REQUIRED WORK => Write only how many lines of the listing below include the string "bold".

PROVIDED DATA =>
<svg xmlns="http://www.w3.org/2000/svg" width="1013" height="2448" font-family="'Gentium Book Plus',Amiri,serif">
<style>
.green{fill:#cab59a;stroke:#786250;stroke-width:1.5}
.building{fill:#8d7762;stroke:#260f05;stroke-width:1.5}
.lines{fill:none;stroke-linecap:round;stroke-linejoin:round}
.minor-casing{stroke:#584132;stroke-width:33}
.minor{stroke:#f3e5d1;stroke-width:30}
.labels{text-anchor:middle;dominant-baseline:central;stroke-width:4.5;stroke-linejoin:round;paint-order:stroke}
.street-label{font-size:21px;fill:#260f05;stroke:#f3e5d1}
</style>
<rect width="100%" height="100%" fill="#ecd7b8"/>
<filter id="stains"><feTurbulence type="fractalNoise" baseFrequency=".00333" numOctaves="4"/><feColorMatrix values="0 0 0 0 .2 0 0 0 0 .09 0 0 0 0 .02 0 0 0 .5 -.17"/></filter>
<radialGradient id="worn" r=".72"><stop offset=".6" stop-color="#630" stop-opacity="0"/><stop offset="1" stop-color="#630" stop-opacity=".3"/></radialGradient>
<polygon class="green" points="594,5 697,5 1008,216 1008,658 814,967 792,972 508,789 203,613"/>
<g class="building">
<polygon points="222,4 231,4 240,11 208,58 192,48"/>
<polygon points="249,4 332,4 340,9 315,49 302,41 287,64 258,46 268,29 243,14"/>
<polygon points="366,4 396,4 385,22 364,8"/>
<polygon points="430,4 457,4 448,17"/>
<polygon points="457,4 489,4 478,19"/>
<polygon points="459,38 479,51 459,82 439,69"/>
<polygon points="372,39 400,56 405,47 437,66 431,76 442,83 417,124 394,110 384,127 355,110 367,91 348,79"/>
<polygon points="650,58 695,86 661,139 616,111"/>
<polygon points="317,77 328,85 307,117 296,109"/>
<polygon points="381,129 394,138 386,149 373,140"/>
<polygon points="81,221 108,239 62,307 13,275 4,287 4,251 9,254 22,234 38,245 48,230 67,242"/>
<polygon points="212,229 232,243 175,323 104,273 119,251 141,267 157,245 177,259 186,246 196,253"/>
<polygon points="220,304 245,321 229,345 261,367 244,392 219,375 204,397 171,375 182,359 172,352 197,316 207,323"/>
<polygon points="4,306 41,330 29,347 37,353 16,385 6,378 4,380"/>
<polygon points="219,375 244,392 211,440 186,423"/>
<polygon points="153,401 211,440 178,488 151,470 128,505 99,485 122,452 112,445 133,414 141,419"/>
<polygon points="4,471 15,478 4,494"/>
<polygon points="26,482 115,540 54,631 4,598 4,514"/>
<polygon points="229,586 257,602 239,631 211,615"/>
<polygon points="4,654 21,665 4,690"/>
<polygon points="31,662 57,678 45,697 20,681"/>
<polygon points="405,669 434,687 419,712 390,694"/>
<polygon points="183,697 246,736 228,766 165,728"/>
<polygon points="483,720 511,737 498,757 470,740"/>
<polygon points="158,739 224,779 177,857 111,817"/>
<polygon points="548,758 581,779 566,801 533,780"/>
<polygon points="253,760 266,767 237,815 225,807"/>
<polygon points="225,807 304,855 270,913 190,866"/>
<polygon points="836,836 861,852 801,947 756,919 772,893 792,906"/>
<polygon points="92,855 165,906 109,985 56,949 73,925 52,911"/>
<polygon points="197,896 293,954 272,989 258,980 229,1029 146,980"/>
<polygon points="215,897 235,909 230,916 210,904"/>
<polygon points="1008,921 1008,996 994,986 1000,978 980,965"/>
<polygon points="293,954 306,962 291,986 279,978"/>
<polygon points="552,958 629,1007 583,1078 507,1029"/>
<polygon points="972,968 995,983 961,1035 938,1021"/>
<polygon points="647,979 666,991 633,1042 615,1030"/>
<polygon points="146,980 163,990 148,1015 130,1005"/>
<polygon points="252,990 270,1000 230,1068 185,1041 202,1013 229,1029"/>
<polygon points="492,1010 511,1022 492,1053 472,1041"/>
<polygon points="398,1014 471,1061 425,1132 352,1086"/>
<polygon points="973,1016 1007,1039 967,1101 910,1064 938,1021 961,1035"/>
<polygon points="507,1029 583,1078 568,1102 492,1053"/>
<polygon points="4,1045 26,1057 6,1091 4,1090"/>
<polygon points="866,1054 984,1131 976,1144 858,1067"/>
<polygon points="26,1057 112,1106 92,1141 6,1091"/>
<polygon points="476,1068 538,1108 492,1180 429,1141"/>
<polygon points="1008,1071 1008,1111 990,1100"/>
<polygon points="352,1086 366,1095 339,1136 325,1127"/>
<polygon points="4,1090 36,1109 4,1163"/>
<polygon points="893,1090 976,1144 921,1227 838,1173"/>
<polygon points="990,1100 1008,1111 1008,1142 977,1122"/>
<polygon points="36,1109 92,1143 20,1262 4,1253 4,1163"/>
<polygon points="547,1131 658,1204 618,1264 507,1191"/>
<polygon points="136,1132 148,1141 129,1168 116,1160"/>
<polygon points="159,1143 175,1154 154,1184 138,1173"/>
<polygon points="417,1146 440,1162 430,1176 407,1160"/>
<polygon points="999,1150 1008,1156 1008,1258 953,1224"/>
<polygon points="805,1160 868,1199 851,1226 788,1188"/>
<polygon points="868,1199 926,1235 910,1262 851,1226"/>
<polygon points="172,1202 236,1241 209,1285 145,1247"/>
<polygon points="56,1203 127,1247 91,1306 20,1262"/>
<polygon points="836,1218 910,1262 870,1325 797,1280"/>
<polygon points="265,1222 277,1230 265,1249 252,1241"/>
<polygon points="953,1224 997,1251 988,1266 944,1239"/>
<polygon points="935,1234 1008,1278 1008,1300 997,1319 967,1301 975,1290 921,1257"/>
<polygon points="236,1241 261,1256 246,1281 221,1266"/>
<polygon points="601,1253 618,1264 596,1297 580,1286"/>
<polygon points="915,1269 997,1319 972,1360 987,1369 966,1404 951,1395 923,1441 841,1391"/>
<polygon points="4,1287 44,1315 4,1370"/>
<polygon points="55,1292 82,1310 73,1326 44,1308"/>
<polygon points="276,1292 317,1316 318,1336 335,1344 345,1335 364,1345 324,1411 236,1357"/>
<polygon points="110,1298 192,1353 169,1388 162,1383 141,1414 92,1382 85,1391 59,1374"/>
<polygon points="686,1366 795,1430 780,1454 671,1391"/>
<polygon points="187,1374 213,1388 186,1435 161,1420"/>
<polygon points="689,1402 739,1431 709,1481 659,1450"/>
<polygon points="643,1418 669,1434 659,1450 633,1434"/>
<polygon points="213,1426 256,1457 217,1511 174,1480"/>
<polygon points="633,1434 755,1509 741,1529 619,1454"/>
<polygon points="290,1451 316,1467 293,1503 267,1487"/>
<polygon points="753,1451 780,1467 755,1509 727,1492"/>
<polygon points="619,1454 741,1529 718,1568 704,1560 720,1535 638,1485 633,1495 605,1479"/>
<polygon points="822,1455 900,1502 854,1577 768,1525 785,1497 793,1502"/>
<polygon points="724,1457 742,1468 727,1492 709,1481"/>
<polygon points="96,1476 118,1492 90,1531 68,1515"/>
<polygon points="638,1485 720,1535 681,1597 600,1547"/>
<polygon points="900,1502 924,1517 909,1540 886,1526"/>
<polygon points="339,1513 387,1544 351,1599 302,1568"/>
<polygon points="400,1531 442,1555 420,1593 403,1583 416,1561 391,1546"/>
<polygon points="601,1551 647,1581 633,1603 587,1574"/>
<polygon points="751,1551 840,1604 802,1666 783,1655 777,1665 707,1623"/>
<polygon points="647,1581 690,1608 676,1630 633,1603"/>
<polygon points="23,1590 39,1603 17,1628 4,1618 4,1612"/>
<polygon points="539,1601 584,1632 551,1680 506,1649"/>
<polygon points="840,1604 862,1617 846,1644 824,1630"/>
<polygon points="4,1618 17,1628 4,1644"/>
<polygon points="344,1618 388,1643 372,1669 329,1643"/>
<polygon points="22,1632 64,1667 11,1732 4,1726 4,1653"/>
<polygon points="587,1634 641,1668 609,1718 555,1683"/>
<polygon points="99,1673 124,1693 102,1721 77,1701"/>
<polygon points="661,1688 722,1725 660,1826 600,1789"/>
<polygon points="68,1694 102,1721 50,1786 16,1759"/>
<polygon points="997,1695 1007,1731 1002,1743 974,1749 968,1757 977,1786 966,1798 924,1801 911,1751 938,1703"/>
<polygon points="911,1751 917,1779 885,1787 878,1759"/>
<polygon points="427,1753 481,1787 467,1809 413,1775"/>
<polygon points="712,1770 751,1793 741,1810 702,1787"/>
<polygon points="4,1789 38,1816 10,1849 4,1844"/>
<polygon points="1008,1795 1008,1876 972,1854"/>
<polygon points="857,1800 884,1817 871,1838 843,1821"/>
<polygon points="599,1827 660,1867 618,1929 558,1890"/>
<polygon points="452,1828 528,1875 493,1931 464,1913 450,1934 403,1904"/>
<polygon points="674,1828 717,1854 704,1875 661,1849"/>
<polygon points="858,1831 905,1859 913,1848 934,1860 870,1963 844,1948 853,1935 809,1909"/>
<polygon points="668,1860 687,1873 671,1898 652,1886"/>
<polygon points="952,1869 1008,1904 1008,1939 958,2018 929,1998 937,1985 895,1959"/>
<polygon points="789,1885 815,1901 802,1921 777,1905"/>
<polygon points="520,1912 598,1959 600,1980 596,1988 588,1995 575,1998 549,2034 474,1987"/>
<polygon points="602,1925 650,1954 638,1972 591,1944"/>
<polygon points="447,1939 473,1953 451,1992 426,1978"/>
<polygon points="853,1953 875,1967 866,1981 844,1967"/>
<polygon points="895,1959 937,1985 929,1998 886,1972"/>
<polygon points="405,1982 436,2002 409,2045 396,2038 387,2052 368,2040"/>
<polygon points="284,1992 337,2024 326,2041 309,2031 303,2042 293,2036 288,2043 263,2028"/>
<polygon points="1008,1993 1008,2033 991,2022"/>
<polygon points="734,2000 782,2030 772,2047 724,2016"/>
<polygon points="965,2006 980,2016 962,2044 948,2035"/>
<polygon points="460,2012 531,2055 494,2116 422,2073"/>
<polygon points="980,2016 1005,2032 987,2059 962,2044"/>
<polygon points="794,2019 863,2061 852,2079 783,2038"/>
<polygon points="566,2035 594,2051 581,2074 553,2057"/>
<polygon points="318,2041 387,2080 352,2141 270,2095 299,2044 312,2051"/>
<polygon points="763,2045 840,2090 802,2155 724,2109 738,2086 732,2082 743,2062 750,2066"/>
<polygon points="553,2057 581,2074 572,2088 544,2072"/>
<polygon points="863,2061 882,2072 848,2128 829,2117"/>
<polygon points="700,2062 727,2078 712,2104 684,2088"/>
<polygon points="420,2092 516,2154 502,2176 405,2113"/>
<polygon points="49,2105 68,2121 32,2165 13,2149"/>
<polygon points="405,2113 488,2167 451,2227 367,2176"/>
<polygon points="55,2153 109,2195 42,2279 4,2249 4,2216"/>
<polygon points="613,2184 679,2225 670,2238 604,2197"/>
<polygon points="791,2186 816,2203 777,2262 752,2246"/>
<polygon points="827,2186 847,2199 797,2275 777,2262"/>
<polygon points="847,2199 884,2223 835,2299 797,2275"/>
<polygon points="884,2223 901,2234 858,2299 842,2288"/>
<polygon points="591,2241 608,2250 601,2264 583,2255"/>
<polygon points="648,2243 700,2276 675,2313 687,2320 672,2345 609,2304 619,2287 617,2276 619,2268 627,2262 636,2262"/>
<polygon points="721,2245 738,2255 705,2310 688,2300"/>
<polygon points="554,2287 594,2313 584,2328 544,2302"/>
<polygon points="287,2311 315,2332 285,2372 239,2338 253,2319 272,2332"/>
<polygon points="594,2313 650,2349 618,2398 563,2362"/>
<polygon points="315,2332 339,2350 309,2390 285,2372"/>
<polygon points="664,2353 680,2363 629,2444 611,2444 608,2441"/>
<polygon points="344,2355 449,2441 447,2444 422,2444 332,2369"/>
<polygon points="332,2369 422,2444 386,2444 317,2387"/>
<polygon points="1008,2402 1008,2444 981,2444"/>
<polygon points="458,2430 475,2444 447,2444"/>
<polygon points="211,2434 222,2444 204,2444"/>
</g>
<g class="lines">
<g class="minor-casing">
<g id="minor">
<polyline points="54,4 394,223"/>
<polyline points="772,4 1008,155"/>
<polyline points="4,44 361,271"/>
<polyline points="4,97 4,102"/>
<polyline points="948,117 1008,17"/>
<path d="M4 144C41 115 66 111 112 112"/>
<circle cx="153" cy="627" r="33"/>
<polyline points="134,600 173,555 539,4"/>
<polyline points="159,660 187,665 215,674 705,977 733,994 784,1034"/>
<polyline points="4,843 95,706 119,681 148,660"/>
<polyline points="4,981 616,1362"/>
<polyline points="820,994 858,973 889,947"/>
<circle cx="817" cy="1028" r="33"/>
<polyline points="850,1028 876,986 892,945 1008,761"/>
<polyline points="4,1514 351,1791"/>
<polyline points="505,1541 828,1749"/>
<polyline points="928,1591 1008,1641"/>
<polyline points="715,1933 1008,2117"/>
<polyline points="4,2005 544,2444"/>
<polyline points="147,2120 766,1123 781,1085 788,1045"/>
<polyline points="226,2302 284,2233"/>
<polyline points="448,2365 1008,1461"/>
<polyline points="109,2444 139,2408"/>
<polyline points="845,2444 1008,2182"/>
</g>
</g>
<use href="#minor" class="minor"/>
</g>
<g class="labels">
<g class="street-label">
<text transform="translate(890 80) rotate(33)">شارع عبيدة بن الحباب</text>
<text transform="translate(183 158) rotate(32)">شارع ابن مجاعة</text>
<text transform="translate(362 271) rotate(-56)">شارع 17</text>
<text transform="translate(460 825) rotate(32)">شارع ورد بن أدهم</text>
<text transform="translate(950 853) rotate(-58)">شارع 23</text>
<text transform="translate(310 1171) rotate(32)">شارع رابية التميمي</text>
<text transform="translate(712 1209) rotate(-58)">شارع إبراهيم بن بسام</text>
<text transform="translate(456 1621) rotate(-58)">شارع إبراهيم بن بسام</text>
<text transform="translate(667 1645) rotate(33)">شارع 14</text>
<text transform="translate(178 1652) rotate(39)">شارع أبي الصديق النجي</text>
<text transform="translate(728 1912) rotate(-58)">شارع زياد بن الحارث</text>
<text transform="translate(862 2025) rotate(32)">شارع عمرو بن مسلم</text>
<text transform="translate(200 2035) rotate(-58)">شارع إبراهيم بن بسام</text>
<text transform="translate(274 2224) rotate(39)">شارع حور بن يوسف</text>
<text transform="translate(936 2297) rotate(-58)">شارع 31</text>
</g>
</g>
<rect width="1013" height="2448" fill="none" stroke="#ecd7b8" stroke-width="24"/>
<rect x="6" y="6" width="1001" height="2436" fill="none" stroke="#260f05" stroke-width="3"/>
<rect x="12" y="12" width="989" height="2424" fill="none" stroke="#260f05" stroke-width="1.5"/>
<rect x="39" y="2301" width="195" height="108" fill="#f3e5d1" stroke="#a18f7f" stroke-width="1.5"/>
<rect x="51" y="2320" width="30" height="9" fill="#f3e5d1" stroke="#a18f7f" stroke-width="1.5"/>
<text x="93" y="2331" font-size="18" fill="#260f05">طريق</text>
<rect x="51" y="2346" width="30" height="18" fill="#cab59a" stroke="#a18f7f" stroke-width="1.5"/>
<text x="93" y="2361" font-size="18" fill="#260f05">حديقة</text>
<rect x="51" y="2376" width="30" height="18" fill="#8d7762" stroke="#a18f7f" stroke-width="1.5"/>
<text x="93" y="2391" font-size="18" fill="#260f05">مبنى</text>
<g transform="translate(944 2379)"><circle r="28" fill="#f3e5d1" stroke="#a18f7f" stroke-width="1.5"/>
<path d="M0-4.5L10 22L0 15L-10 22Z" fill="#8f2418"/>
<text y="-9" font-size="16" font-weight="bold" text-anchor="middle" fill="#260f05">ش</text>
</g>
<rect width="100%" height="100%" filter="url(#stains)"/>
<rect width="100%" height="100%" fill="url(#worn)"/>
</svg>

---

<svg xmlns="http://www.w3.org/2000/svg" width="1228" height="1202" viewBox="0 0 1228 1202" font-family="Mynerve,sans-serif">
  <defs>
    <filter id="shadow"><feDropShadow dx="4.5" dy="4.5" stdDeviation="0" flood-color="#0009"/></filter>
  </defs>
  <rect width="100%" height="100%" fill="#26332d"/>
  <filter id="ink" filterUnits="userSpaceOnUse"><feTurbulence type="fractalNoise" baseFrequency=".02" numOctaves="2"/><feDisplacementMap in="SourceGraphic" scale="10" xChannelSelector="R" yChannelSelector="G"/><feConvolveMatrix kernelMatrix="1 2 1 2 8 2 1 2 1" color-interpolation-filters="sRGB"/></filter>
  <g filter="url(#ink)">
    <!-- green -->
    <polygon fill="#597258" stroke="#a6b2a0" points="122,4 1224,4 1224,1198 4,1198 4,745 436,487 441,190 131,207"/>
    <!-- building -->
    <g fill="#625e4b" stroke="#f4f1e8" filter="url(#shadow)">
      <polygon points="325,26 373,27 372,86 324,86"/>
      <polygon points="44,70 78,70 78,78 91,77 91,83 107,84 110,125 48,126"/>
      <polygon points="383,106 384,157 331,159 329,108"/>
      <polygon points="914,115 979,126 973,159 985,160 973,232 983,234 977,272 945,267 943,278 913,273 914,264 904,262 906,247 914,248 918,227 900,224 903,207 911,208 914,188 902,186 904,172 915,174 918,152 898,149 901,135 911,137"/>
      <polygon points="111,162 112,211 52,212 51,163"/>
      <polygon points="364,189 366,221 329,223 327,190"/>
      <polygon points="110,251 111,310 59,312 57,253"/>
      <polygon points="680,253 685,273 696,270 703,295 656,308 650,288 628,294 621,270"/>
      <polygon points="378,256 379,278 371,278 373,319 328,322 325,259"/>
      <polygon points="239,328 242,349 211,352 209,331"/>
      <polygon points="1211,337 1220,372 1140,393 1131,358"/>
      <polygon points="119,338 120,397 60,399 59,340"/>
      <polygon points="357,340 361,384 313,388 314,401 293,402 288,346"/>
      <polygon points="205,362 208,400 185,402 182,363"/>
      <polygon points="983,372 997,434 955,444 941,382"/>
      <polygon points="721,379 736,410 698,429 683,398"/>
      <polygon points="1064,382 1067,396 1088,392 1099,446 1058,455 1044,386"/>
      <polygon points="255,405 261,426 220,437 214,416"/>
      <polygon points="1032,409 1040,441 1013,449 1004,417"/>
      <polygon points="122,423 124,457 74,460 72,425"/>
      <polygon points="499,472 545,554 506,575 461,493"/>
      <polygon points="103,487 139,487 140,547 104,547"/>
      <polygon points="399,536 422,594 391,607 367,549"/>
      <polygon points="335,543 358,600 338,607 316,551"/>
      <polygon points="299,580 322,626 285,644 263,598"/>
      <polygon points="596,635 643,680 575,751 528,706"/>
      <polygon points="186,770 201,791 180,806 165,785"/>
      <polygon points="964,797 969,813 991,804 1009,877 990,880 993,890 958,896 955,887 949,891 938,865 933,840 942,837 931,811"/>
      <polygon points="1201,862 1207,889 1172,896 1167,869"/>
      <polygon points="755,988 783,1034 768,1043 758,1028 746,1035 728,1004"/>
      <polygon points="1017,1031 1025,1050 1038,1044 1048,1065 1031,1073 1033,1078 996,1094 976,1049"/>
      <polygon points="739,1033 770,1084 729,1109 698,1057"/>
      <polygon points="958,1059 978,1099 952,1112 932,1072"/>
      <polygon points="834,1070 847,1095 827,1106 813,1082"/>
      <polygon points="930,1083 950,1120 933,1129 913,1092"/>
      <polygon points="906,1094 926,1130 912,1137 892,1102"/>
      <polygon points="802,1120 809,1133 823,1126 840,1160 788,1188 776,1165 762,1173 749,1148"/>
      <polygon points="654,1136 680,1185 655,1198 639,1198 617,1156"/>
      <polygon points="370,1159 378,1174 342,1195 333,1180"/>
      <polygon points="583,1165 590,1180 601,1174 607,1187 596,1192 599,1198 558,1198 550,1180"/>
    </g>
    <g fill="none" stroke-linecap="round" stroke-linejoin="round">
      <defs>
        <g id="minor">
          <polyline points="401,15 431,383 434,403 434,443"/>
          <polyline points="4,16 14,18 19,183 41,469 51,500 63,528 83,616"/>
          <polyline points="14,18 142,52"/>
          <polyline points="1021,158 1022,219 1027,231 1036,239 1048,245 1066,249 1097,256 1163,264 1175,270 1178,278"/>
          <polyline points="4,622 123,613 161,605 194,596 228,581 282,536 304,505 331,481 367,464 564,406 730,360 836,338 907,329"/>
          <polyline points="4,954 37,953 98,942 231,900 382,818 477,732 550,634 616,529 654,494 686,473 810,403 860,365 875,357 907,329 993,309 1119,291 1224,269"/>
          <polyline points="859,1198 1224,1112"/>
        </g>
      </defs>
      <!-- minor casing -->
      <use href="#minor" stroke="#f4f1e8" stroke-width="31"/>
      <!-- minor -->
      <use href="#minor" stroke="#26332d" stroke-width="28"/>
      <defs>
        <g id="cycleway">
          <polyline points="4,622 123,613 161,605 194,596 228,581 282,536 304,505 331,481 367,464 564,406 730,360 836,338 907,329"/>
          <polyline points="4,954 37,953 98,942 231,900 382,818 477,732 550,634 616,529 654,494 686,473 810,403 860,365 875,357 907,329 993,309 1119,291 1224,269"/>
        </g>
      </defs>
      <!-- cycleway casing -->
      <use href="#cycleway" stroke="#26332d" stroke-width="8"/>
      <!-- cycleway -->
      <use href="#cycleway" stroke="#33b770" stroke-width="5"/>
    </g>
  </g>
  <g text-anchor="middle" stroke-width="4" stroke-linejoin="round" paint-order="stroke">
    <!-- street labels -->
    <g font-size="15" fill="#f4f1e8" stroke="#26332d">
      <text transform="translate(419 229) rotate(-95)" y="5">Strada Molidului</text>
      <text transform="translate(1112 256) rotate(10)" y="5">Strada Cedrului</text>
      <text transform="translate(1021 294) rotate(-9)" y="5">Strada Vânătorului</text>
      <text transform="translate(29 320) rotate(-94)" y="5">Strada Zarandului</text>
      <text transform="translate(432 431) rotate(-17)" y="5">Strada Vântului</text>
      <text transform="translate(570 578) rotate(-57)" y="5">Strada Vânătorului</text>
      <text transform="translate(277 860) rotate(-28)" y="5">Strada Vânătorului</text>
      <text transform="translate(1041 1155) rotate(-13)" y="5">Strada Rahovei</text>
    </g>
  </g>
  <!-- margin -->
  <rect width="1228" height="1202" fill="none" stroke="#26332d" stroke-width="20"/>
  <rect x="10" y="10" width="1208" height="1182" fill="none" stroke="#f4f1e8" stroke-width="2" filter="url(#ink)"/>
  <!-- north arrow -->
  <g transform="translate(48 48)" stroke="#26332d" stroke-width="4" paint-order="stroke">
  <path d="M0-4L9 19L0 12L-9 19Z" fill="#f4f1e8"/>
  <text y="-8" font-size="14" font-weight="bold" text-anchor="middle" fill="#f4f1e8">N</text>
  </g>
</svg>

EXPECTED OUTPUT => 2